F1Score : roads: 0.4274 buildings: 0.0000 low veg.: 0.0000 trees: 0.0000 cars: 0.0000 clutter: 0.0000 mean F1Score: 0.0855

Kappa: 0.0000 [0.27177584 0. 0. 0. 0. 0. ] mean MIoU: 0.0544

Train (epoch 1/100) [500/1000 (50%)] Loss: nan Accuracy: 67.6605224609375 Train (epoch 1/100) [600/1000 (60%)] Loss: nan Accuracy: 1.66168212890625

LPZliu commented 7 months ago

Can you send me your dataset? kevin_ailover@163.com Thank you

sstary commented 7 months ago

Yes, the gradient is exploding. and I think it should be related to the loss function. I'll send you some data, and you can remove your new codes and try them to see if you still have this problem.

LPZliu commented 7 months ago

I chose to reproduce your code without any problems.

sstary commented 7 months ago

So do you need the Vaihingen dataset?

LPZliu commented 7 months ago

Through my tireless efforts I've finally solved the problem. Can you tell me the code for the rest of your paper's comparison method?

sstary commented 7 months ago

I'm glad you solved your problem. The rest of the comparison methods are mostly open source online.

LPZliu commented 7 months ago

I didn't change anything but it didn't run as well as your paper.
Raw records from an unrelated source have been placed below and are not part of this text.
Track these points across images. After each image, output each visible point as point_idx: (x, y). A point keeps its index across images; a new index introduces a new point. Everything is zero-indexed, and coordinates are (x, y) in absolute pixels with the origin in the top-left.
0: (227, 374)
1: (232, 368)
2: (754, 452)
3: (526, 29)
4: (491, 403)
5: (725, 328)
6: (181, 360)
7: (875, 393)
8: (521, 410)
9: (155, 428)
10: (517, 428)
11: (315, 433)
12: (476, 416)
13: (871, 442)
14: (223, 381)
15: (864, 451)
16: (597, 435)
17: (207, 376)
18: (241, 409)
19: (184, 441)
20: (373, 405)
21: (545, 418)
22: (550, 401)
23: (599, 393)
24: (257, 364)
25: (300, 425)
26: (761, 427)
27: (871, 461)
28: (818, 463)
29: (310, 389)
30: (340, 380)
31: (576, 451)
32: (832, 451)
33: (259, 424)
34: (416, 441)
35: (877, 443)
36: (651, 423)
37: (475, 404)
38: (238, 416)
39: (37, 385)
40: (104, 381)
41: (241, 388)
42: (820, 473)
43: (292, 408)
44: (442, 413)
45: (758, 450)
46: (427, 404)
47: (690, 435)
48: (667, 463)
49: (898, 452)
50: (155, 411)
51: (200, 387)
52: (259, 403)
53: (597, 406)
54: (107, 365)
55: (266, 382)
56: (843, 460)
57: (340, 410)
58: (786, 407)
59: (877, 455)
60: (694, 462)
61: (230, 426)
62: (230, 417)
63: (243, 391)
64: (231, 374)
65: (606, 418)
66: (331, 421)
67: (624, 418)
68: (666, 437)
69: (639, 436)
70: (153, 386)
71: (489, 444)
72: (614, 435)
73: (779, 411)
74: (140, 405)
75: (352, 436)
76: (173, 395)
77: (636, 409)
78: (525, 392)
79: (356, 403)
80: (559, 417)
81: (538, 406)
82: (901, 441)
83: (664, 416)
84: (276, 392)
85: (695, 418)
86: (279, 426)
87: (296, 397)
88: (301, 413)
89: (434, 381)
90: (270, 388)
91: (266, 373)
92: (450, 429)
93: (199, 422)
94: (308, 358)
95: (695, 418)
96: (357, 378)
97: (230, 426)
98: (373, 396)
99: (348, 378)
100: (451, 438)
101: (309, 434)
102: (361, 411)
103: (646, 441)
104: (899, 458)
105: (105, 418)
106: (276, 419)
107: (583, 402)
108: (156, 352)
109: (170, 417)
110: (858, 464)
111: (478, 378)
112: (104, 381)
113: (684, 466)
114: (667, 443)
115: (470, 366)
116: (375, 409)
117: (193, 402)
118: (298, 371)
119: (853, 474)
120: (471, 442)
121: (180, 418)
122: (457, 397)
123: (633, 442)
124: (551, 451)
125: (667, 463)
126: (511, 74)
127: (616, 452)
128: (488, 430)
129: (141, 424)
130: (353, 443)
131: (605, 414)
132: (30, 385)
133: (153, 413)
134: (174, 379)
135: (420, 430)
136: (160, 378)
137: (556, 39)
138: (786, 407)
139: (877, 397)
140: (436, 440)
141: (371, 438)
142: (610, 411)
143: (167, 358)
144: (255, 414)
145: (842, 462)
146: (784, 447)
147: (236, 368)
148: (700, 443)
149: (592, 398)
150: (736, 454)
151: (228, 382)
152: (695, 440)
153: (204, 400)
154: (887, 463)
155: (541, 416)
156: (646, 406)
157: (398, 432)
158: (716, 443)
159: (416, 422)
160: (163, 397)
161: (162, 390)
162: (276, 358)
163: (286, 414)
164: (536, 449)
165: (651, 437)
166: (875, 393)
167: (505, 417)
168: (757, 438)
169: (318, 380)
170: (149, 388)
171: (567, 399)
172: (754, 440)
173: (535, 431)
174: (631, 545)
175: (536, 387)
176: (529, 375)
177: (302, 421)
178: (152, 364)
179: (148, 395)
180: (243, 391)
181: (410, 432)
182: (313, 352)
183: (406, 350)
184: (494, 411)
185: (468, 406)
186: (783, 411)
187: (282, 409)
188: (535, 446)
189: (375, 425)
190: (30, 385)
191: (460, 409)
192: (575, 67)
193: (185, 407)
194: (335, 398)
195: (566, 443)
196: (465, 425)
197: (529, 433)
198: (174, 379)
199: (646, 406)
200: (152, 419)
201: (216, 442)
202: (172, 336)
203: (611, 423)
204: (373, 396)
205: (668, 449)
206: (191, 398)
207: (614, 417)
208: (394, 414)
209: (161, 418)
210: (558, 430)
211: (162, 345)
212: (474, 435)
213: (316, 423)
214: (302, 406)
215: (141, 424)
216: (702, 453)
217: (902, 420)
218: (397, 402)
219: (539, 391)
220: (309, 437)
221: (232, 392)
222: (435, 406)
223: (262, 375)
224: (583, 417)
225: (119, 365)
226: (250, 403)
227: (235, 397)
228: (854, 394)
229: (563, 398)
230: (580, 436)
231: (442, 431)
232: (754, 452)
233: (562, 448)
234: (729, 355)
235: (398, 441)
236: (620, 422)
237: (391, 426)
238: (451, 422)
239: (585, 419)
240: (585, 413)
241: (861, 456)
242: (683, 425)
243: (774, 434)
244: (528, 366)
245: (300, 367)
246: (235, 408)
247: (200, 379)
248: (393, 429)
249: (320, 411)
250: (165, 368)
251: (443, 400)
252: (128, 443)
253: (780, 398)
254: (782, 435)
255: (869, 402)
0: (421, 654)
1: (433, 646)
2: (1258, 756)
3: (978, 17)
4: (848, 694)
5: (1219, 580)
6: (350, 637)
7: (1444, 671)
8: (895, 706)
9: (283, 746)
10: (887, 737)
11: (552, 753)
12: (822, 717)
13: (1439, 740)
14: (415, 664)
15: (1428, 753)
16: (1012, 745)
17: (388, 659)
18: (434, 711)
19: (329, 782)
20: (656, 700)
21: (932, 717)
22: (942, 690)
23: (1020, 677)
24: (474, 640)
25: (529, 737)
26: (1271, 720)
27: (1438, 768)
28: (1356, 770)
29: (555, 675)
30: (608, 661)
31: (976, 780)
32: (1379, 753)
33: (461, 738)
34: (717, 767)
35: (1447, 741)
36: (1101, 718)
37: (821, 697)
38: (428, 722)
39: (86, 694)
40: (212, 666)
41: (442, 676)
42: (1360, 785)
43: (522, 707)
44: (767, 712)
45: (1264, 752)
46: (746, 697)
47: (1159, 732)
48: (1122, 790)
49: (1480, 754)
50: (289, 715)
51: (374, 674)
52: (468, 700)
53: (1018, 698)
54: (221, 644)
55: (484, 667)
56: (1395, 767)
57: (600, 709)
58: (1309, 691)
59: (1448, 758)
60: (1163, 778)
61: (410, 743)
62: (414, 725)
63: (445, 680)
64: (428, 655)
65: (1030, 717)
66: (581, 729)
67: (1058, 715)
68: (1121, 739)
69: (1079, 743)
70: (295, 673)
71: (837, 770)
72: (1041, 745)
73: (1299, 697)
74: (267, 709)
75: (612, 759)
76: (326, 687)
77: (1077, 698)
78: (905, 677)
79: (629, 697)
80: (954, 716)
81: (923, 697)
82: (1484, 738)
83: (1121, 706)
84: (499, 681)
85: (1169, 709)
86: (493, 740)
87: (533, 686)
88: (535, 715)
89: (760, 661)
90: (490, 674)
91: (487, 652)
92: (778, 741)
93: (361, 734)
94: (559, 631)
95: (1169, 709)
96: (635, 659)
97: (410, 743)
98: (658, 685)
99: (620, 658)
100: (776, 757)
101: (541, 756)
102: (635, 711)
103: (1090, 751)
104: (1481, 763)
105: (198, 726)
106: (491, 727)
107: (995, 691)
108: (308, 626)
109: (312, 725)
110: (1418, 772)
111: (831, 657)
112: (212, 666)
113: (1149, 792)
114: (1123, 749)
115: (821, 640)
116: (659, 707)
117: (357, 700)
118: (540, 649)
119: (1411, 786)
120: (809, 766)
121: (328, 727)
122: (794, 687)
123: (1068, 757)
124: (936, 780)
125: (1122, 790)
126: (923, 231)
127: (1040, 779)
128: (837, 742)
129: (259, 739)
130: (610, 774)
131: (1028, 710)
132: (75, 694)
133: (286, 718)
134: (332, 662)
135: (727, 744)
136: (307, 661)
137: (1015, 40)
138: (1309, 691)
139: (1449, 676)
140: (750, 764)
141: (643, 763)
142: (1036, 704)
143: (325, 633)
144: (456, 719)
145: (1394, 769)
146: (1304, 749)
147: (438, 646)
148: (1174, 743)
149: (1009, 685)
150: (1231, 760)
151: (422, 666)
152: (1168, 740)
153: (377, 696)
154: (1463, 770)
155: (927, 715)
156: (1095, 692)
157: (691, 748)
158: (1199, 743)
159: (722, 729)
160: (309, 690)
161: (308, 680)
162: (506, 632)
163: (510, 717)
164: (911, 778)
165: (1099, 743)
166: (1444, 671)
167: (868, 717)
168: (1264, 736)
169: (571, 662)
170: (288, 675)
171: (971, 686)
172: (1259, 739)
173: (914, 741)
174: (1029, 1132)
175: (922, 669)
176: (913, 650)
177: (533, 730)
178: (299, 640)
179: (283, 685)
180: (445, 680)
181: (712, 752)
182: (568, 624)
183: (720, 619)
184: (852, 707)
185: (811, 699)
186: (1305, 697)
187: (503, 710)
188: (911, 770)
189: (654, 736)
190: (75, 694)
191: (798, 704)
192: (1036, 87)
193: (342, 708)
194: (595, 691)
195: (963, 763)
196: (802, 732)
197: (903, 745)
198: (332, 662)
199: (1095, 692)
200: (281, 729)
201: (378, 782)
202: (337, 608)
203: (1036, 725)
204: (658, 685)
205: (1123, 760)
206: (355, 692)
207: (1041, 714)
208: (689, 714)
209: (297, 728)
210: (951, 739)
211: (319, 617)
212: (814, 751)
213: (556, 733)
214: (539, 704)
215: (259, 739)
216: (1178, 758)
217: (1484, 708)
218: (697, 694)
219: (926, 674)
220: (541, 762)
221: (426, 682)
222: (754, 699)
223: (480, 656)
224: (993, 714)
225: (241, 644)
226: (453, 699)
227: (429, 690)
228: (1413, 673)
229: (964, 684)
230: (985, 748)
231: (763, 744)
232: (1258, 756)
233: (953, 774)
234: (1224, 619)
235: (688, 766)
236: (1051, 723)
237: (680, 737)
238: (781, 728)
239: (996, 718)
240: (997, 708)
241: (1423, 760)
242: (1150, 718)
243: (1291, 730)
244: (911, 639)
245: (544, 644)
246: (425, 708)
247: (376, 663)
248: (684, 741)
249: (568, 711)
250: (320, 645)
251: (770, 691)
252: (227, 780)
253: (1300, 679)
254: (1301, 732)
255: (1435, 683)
How can I use your data in my own article.

sstary commented 7 months ago

Did you load the pre-trained weights?

LPZliu commented 7 months ago

I don't think that's fair, using other methods doesn't have pre-trained models for large languages

sstary commented 7 months ago

All methods in our experiments are used with pre-trained weights.

LPZliu commented 7 months ago

When I quote your posts, can I run as much as I want. Not quoting with your article data because my models all don't use pre-training

sstary commented 7 months ago

Of course. This work mainly introduces an approach to introduce VSS module into remote sensing field, and there are imperfections. We look forward to your research in your environment.